If Something Seems To Be Too Good To Be True, It's Best To Shoot It, Just In Case." -- Fiona Glenanne

"
Flying the Airplane is More Important than Radioing Your Plight to a Person on the Ground
Who is Incapable of Understanding or Doing Anything About It.
" -- Unknown

"There seems to be almost no problem that Congress cannot, by diligent efforts and careful legislative drafting, make ten times worse." -- Me

"What the hell is an `Aluminum Falcon'?" -- Emperor Palpatine

"Eck!" -- George the Cat

Saturday, November 21, 2015

YA Fiction

I'll admit that I haven't read a lot of it in the last few decades. I've read the "Hunger Games" books and the first of the "Divergent" books.

Seems to me that both had the same underlying premise: A plucky teenager becomes the guiding lamp for fixing a dystopian reality. I can see why that might be appealing to teenagers; their lives must seem to them to be completely under the control of grownups. Through the books, they can have the fantasy of fighting the system and making a huge difference.
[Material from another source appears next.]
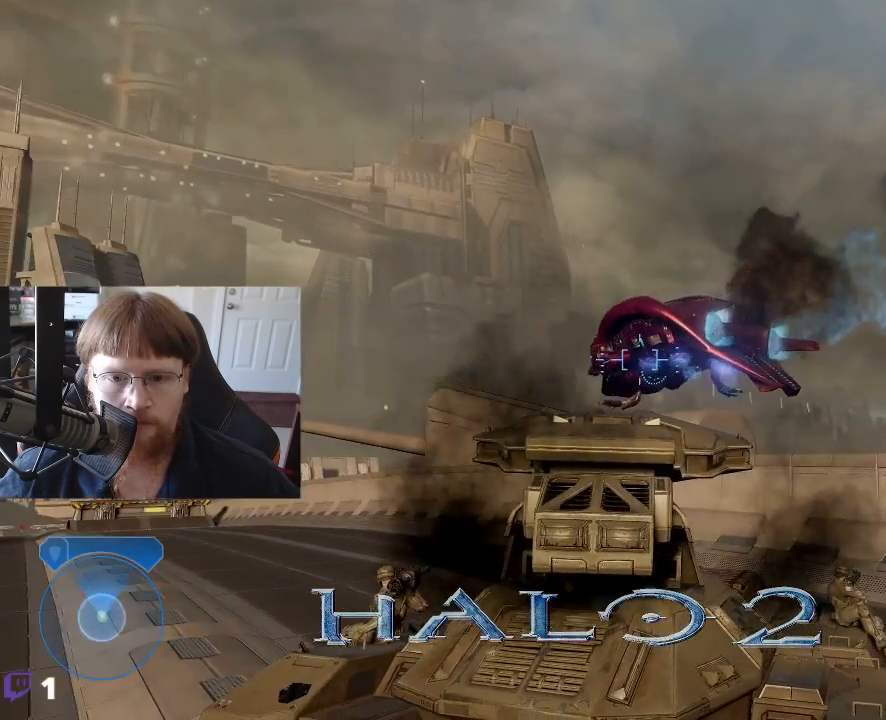
{"keys": ["w"], "events": [[150, "w", "down"]]}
The reality of life is, of course, not that. When comes to war, the role of the young can be summed up in two words: Cannon fodder. They are the ones fight and bleed and kill and die for the cause, all at the command of older officers. Whether it is the polius in the trenches or the SPAD pilots above it, it's the young who, in large measure, pay the butcher's bill for the fight.
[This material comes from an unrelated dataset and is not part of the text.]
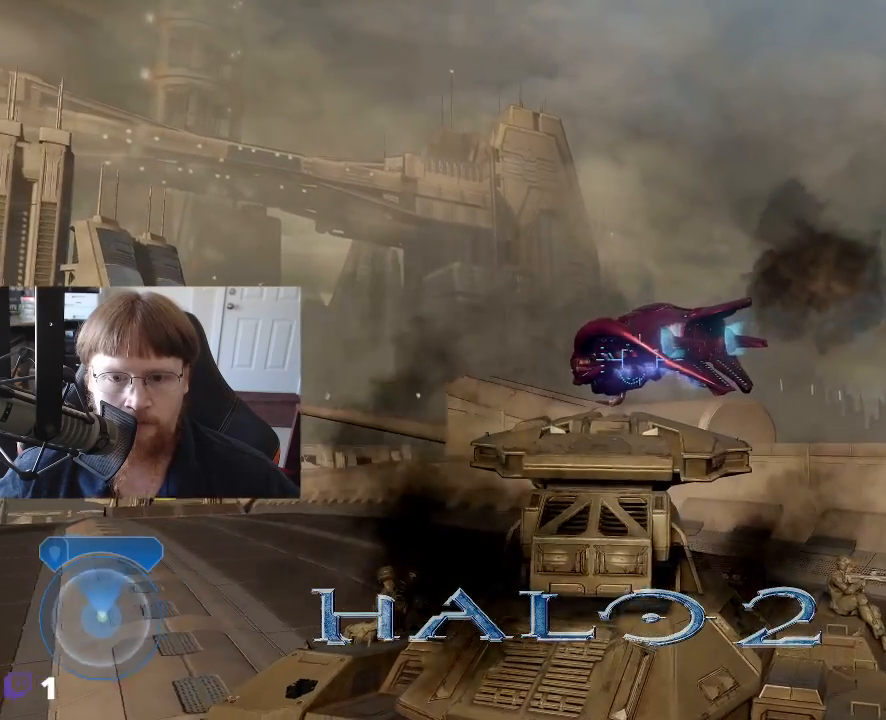
{"keys": ["w"], "events": []}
Modern warfare has made this even more true. When senior officers die, it tends to be from aircraft crashes or heart attacks. The day of generals riding to view a battle in person ended over a century ago.

Sure, there are exceptions. Joan of Arc was the most famous. But she is pretty much the exception that proves the rule: In war, young adults are cannon fodder.

1 comment:

CenterPuke88 said...

Having not read recent YA fiction, this seems like a change to me, Reading RA Heinlein juveniles and other 60's to 70's YA books, they seemed more focused on showing a teen/young adult could do the job/solve the problem/save the "X". As SciFi moved into the 00's, it seems to have moved to a darker view of governance than the earlier years. On the other hand, the portrayal of soldiers treated as cannon fodder is consistent over time, see Starship Troopers.